:: WHAT IS ASKED ::
a - From the commentary on Luke's article below, list every person named.
b - Using the commentary on Luke's article below, answer each question in a line:
(i) Who is the editor of Labour List?
(ii) What did Blair reportedly say would show that the Labour Party had finally grown up?
(iii) How does Luke's website describe his job?

* begin SELECTION *

Like Rob, Luke has every right to his opinion and to publish it where he can. Mark Ferguson, editor of Labour List had a right to change the title as it reflected poorly on the otherwise excellent site, but I hope that Luke will reproduce the article on his own blog with its original title for all to see. I certainly wouldn’t want to censor that. I think it deserves to be judged on it’s original “merit”.

The article itself is Luke’s usual over-the-top messianic nonsense. A micro-grain of a point (Labour shouldn’t boo any former leader) is so lost in the gushing of a teenage fanboy for his idol and the poison towards non-Blairlevers. (Blair is reported to have once said that the Labour Party will have finally grown up when it learned to love Peter Mandelson. Personally, I think the Labour Party will have finally grown up when we accept that Blair is neither the Messiah nor the Devil but an equally brilliant and flawed individual whose time in politics has passed.)

But my question is what is the point of this article? I don’t question its right to exist or to be published, but I don’t know what Luke’s aim was when he put fingers to keyboard. On his website, Luke says his job is to “help political and governmental organisations and politicians achieve their goals through online communications.”  Christ. I hope for his sake he’s usually a bit more persuasive than this.

* end SELECTION *
* begin MATERIAL SHOWN *

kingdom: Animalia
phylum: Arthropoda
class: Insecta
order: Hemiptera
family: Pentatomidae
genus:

* end MATERIAL SHOWN *

:: REPLIES ::
a - Rob, Luke, Mark Ferguson, Blair, Peter Mandelson

b -
(i) Mark Ferguson
(ii) That the party had learned to love Peter Mandelson.
(iii) To "help political and governmental organisations and politicians achieve their goals through online communications."